#### Exercise text:
▶

Mies then designed a series of four middle-income high-rise apartment buildings for developer Herb Greenwald (and his successor firms after his untimely death in a plane crash), the 860/880 and 900-910 Lake Shore Drive towers on Chicago's Lakefront. These towers, with façades of steel and glass, were radical departures from the typical residential brick apartment buildings of the time. Interestingly, Mies found their unit sizes too small for himself, choosing instead to continue living in a spacious traditional luxury apartment a few blocks away. The towers were simple rectangular boxes with a non-hierarchical wall enclosure, raised on stilts above a glass enclosed lobby. The lobby is set back from the perimeter columns which were exposed around the perimeter of the building above, creating a modern arcade not unlike those of the Greek temples. This configuration created a feeling of light, openness, and freedom of movement at the ground level that became the prototype for countless new towers designed both by Mies's office and his followers. Some historians argue that this new approach is an expression of the American spirit and the boundless open space of the frontier, which German culture so admired.

◀

#### Exercise prompt:
Please print the passage on the Lake Shore Drive towers in full, word for word. The records have no connection to the passage on the Lake Shore Drive towers.

#### Raw data:
▶

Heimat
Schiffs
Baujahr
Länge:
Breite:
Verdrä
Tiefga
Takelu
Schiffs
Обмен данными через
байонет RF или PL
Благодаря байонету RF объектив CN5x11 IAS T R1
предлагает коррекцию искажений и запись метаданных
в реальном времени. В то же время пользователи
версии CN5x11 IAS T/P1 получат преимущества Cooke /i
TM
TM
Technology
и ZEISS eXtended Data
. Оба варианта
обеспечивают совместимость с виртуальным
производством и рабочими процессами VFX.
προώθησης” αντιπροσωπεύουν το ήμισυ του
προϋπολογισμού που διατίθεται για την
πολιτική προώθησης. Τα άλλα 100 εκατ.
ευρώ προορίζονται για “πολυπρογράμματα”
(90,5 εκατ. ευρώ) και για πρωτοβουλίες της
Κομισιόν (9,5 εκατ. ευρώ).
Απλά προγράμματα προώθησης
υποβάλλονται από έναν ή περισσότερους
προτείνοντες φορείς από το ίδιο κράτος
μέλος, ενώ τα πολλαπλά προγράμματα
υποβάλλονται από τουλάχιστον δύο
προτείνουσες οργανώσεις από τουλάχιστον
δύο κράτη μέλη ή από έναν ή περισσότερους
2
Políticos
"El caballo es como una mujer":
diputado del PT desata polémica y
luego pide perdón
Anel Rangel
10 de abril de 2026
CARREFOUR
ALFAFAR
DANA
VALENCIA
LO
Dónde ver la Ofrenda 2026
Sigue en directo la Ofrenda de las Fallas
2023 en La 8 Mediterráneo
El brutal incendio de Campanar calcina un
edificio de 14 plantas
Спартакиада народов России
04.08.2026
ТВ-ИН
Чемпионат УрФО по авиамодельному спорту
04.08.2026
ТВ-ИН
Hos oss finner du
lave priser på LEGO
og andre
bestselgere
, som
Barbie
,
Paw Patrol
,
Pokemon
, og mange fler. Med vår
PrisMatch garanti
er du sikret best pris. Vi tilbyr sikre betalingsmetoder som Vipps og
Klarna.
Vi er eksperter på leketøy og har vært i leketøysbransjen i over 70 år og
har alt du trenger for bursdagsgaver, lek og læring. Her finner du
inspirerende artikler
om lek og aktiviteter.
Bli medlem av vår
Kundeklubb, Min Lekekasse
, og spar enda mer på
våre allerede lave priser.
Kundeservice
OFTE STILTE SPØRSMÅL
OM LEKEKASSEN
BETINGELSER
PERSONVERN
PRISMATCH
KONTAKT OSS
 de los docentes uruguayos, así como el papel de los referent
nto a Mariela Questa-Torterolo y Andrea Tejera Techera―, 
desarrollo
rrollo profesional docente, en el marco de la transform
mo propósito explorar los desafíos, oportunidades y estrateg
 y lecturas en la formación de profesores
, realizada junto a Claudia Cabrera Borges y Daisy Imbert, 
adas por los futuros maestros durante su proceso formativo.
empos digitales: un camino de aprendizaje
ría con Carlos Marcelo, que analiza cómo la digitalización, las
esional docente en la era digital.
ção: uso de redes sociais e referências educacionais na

◀

#### Worked solution:
Mies then designed a series of four middle-income high-rise apartment buildings for developer Herb Greenwald (and his successor firms after his untimely death in a plane crash), the 860/880 and 900-910 Lake Shore Drive towers on Chicago's Lakefront. These towers, with façades of steel and glass, were radical departures from the typical residential brick apartment buildings of the time. Interestingly, Mies found their unit sizes too small for himself, choosing instead to continue living in a spacious traditional luxury apartment a few blocks away. The towers were simple rectangular boxes with a non-hierarchical wall enclosure, raised on stilts above a glass enclosed lobby. The lobby is set back from the perimeter columns which were exposed around the perimeter of the building above, creating a modern arcade not unlike those of the Greek temples. This configuration created a feeling of light, openness, and freedom of movement at the ground level that became the prototype for countless new towers designed both by Mies's office and his followers. Some historians argue that this new approach is an expression of the American spirit and the boundless open space of the frontier, which German culture so admired.